Data entries.

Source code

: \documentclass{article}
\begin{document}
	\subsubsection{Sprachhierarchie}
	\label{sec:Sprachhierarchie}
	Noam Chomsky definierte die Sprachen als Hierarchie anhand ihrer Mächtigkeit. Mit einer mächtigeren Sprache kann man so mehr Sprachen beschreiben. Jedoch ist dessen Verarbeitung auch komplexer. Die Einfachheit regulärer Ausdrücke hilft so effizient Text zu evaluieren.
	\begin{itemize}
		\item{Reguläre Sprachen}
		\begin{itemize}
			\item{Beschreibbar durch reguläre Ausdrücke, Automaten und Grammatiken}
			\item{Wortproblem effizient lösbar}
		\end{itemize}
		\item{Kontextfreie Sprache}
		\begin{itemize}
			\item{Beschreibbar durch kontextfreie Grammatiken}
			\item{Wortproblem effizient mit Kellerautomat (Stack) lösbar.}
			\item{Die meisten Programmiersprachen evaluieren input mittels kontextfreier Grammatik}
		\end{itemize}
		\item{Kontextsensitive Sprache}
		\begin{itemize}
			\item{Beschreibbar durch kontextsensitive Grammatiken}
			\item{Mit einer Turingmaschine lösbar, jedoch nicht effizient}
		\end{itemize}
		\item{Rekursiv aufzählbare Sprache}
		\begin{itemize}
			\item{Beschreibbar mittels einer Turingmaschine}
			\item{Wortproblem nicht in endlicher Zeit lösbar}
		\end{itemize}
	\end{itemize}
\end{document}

Problem description.
An exact reproduction of the data is required. Leave nothing out.

Task response.
Source code

: \documentclass{article}
\begin{document}
	\subsubsection{Sprachhierarchie}
	\label{sec:Sprachhierarchie}
	Noam Chomsky definierte die Sprachen als Hierarchie anhand ihrer Mächtigkeit. Mit einer mächtigeren Sprache kann man so mehr Sprachen beschreiben. Jedoch ist dessen Verarbeitung auch komplexer. Die Einfachheit regulärer Ausdrücke hilft so effizient Text zu evaluieren.
	\begin{itemize}
		\item{Reguläre Sprachen}
		\begin{itemize}
			\item{Beschreibbar durch reguläre Ausdrücke, Automaten und Grammatiken}
			\item{Wortproblem effizient lösbar}
		\end{itemize}
		\item{Kontextfreie Sprache}
		\begin{itemize}
			\item{Beschreibbar durch kontextfreie Grammatiken}
			\item{Wortproblem effizient mit Kellerautomat (Stack) lösbar.}
			\item{Die meisten Programmiersprachen evaluieren input mittels kontextfreier Grammatik}
		\end{itemize}
		\item{Kontextsensitive Sprache}
		\begin{itemize}
			\item{Beschreibbar durch kontextsensitive Grammatiken}
			\item{Mit einer Turingmaschine lösbar, jedoch nicht effizient}
		\end{itemize}
		\item{Rekursiv aufzählbare Sprache}
		\begin{itemize}
			\item{Beschreibbar mittels einer Turingmaschine}
			\item{Wortproblem nicht in endlicher Zeit lösbar}
		\end{itemize}
	\end{itemize}
\end{document}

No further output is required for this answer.